Copy each line below in which the word "start" occurs.

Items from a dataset
━━━━━━━━━━━━━━━━

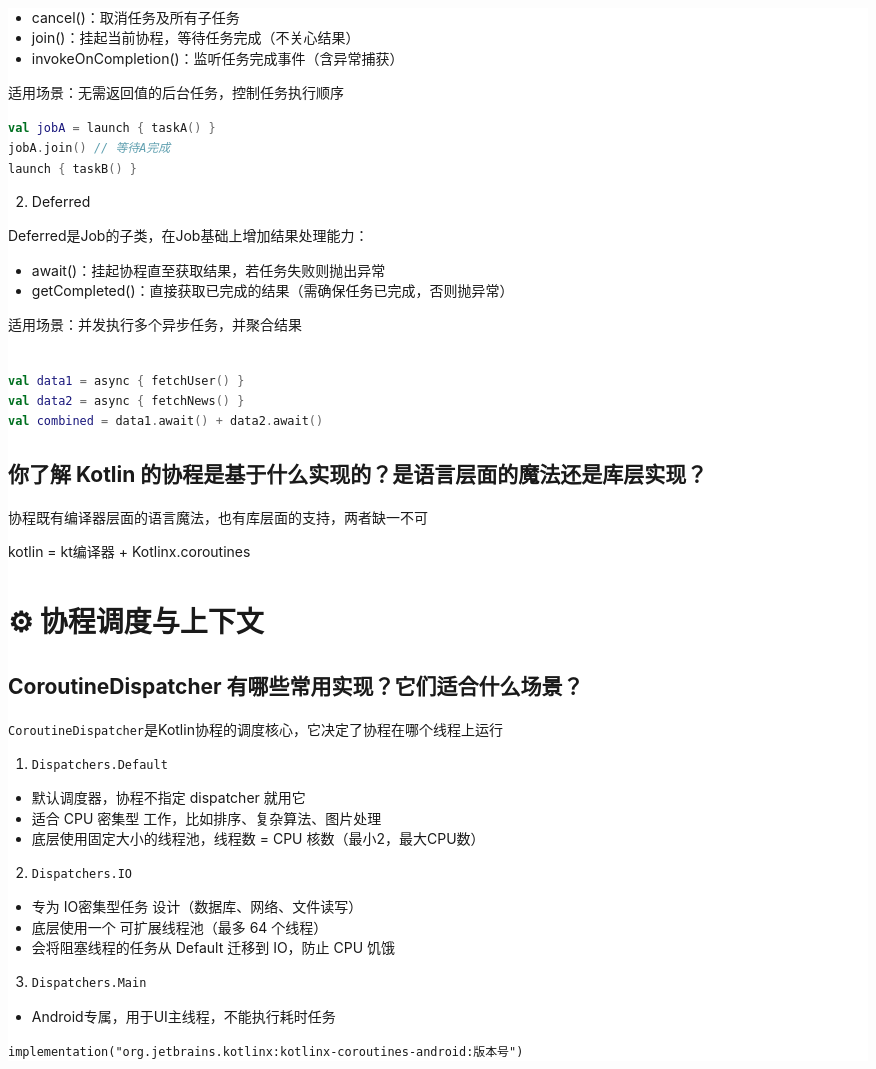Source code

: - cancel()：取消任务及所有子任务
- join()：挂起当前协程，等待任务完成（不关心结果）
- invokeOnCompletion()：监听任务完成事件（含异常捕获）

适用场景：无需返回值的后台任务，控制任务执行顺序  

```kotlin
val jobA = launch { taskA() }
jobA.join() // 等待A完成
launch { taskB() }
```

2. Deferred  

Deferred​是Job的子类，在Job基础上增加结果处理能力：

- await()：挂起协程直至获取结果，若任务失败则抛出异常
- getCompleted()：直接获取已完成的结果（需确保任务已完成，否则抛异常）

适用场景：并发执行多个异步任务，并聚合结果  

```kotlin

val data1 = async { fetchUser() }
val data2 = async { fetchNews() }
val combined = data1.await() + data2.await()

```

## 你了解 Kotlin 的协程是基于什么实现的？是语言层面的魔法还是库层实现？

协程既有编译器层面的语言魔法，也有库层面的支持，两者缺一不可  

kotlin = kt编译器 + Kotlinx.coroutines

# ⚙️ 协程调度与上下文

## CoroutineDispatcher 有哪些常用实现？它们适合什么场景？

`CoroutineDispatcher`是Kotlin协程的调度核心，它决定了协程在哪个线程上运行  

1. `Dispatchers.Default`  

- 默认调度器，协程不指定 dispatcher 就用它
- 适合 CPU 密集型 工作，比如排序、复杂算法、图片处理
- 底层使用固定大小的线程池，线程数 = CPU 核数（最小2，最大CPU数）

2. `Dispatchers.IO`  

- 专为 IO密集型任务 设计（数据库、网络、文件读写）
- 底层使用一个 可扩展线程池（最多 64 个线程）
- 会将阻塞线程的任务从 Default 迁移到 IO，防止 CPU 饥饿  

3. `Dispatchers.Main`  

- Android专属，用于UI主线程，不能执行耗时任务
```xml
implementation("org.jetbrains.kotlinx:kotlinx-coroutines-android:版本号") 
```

━━━━━━━━━━━━━━━━

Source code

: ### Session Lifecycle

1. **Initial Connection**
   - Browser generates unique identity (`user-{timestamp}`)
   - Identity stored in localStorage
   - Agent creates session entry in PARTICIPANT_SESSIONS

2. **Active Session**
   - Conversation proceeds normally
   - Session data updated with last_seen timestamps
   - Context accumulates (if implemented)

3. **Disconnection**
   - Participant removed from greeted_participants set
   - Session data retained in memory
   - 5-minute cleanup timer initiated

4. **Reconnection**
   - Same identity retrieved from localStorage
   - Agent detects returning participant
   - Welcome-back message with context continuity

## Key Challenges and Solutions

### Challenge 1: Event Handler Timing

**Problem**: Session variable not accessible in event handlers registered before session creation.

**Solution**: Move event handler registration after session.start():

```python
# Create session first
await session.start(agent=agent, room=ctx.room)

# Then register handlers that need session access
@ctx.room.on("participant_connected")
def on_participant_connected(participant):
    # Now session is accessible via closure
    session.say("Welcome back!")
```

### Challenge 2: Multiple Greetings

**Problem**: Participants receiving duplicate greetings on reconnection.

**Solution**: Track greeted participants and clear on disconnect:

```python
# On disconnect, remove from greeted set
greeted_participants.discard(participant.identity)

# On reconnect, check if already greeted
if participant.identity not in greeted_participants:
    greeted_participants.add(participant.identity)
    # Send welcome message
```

━━━━━━━━━━━━━━━━

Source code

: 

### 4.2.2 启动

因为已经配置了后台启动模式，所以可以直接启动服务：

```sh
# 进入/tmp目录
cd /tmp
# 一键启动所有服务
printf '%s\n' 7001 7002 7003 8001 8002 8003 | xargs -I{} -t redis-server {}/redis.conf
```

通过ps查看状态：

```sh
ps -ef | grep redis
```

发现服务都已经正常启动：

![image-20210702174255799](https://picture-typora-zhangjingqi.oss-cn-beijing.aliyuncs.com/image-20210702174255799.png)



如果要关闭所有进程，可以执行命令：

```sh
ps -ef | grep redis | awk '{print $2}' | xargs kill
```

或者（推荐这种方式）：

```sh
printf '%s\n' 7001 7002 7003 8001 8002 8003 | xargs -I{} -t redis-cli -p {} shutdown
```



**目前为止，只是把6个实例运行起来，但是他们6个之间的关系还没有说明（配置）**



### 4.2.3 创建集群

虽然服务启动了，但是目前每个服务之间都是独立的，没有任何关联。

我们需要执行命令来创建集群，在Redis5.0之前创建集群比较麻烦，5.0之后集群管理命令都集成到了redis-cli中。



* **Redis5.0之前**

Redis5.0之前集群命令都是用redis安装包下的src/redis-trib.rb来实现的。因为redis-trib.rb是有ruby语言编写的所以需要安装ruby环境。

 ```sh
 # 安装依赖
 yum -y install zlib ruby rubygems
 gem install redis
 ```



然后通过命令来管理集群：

━━━━━━━━━━━━━━━━

• [SOLUTION TO THIS PROBLEM]
**Solution**: Move event handler registration after session.start():
await session.start(agent=agent, room=ctx.room)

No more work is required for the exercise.